Confucius say… man who keep feet on ground have trouble putting on pants.

Confucius say… men screw with dicks… women screw with minds.

Confucius say… man who fight with wife all day get no piece at night.

Confucius say… best way to make a long story short is to stop listening.

Confucius say… girl who rides bicycle peddles ass all over town.

Confucius say… who mix Rogaine with Viagra will end up hard headed.

Confucius say… man who snatches kisses when young, kisses snatches when old.

Confucius say… wash your face in the morning, neck at night.

Confucius say… abstain from wine, women, and song; mostly song.

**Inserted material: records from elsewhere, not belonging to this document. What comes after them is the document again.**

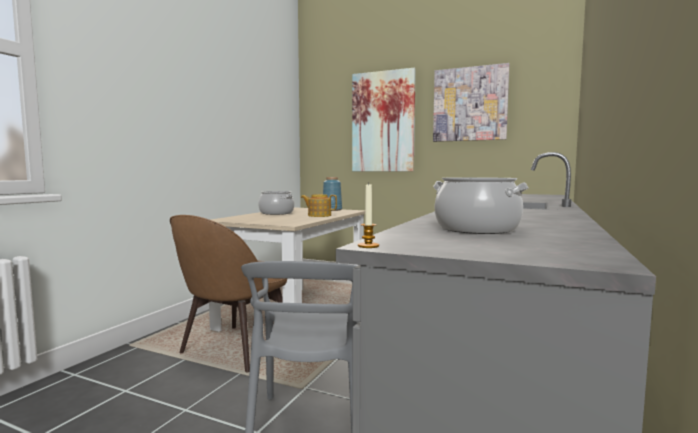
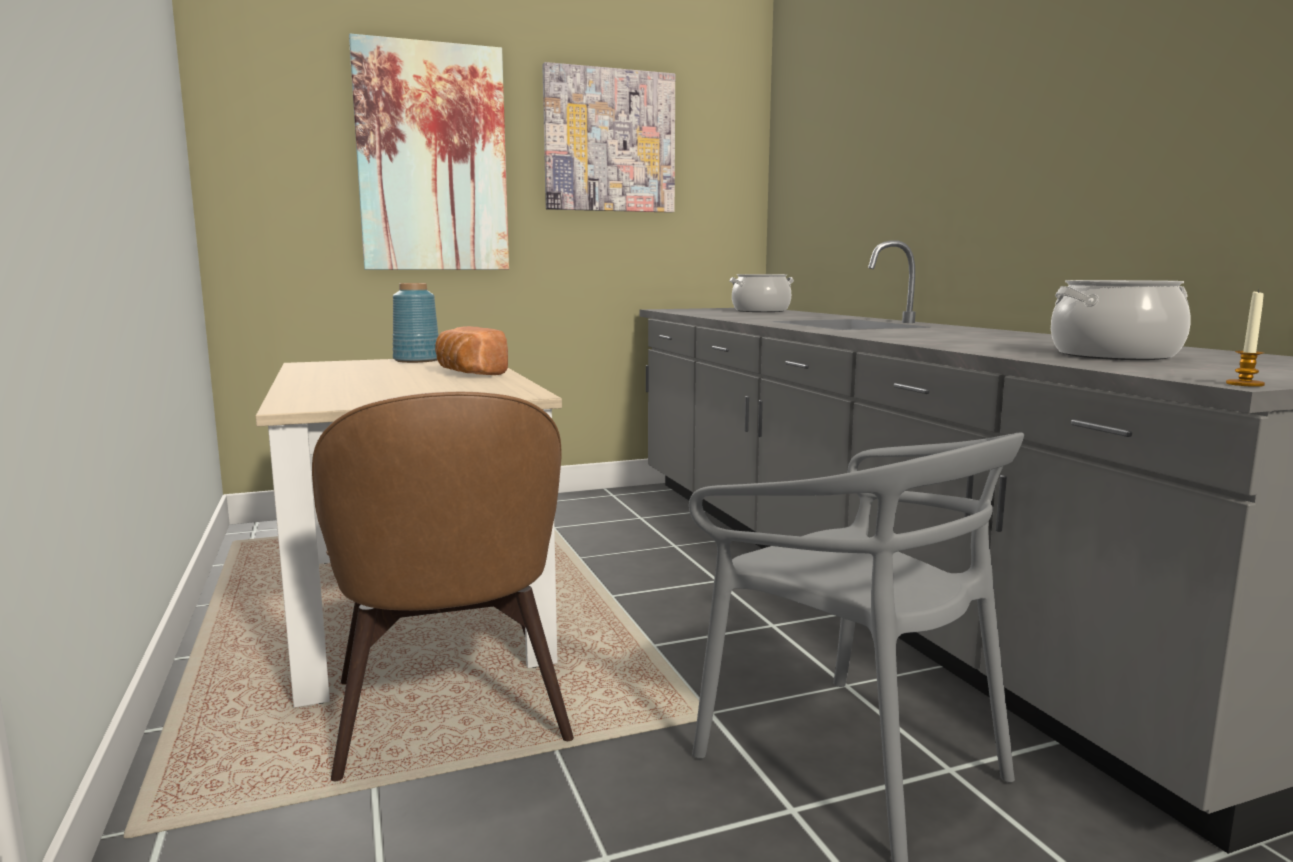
camera: 45 degrees left, 5 degrees up
cooking pot [258,191,294,215] -> cooking pot moved to [730,274,794,312]
teapot [301,194,337,217] -> bread [435,326,508,375]

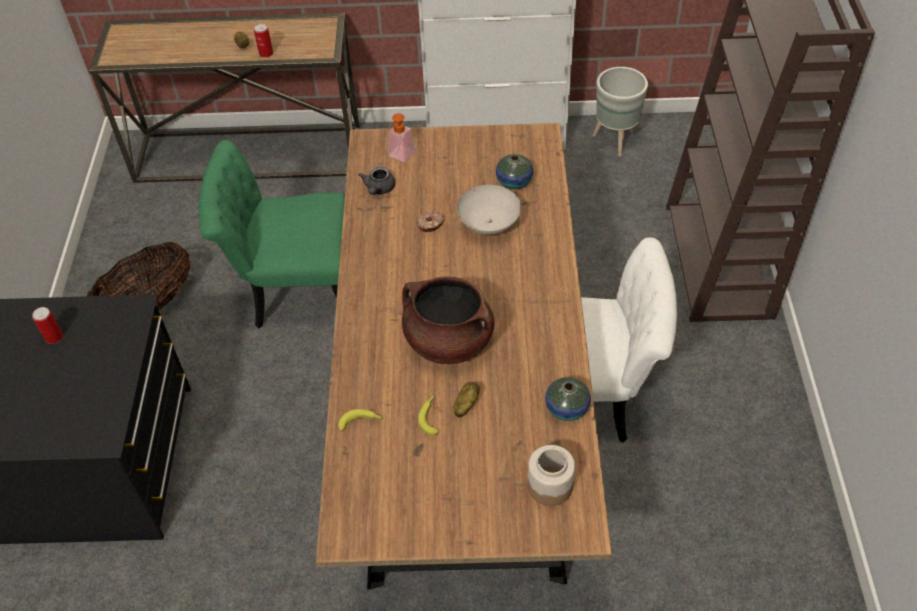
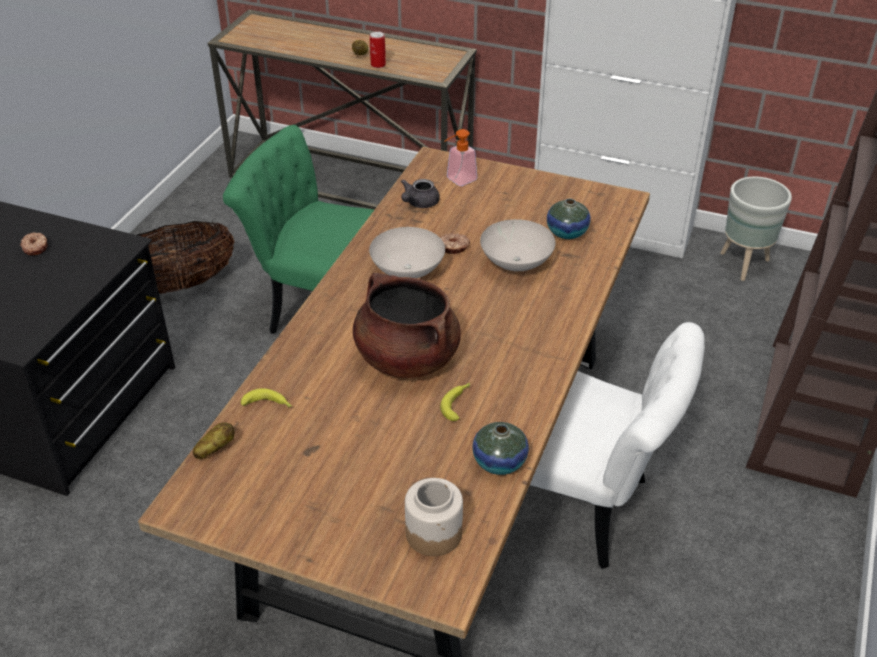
camera: 20 degrees right, 10 degrees down
can [32,307,63,344] -> donut [20,232,48,255]
banana [418,395,440,435] -> banana moved to [440,383,470,421]
potato [454,382,480,417] -> potato moved to [193,422,235,459]
none -> white bowl [369,227,445,278]

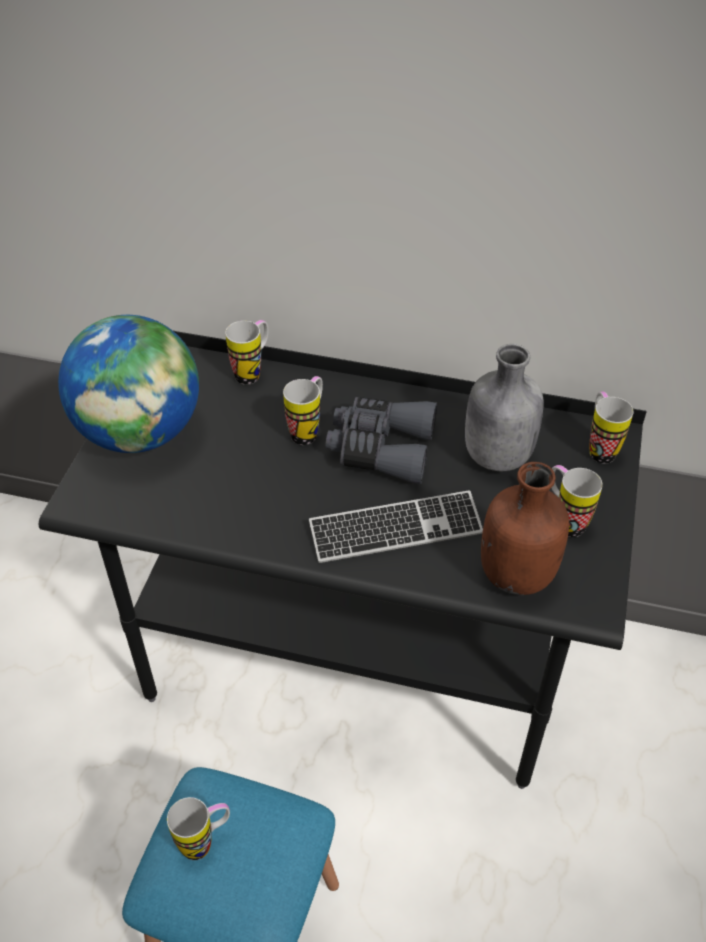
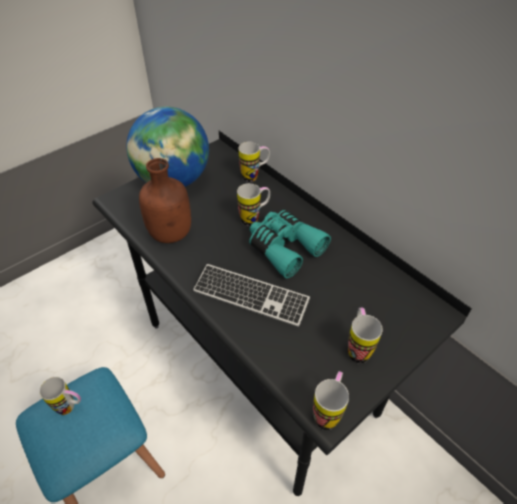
camera: 35 degrees right, 0 degrees up
grey binoculars [326,397,437,484] -> turquoise binoculars [249,210,331,278]
grey bottle [465,344,544,471] -> none
brown bottle [481,462,569,595] -> brown bottle moved to [139,158,191,243]
mug [590,391,633,464] -> mug moved to [313,371,349,430]

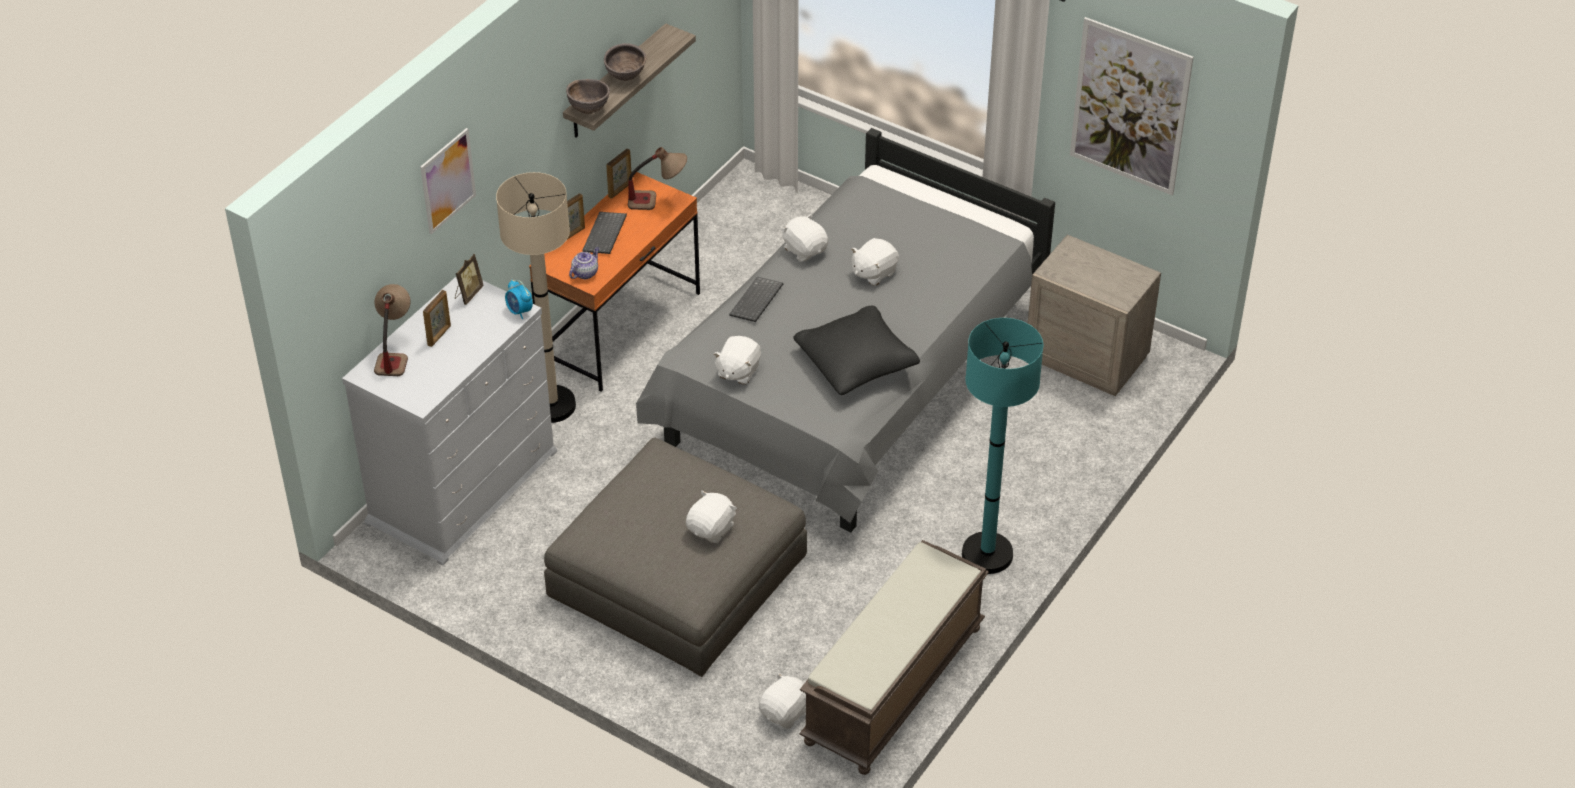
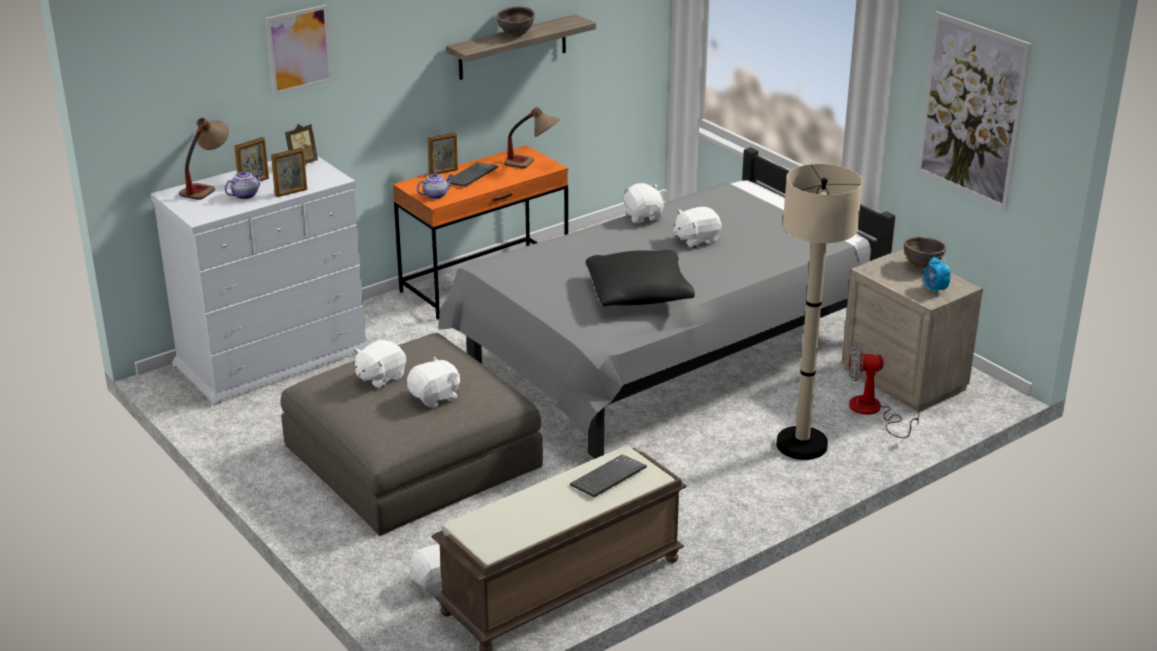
camera: 20 degrees right, 15 degrees down
beige floor lamp [496,172,576,423] -> beige floor lamp moved to [776,164,862,460]
alarm clock [505,280,533,319] -> alarm clock moved to [923,257,951,295]
brown bowl [566,79,610,114] -> brown bowl moved to [904,236,947,268]
picture frame [606,149,631,199] -> picture frame moved to [271,148,307,197]
white plush toy [713,336,761,385] -> white plush toy moved to [354,340,406,389]
keyboard [729,277,783,322] -> keyboard moved to [570,454,647,497]
turquoise floor lamp [962,318,1043,574] -> none
none -> teapot [224,171,263,199]
none -> fan [849,342,919,438]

Confucius say… cheap prostitute offer more bang for your buck.

Confucius say… hippie at hot dog stand always put hair in a bun.

Confucius say… gay gentleman from the Deep South is called a homo-sex-y'all.

Confucius say… men are like Lava lamps… fun to look at, but not very bright.

Confucius say… good life is like toilet paper… long and useful.

Confucius say… always wear camouflage condoms: They won't see you coming.

Confucius say… woman who spend much time on bedspring, may get offspring.

Confucius say… man who suck woman's tit make clean breast of things.

Confucius say… grease monkey who go to bed without bathing wake up oily in the morning.

Confucius say… Viagra is like Disneyland… a one hour wait for a 2-minute ride.

Confucius say… man in bathroom with tool in hand is not necessarily a plumber.

Confucius say… woman who is in love with priest will chase him through church and grab him by the organ.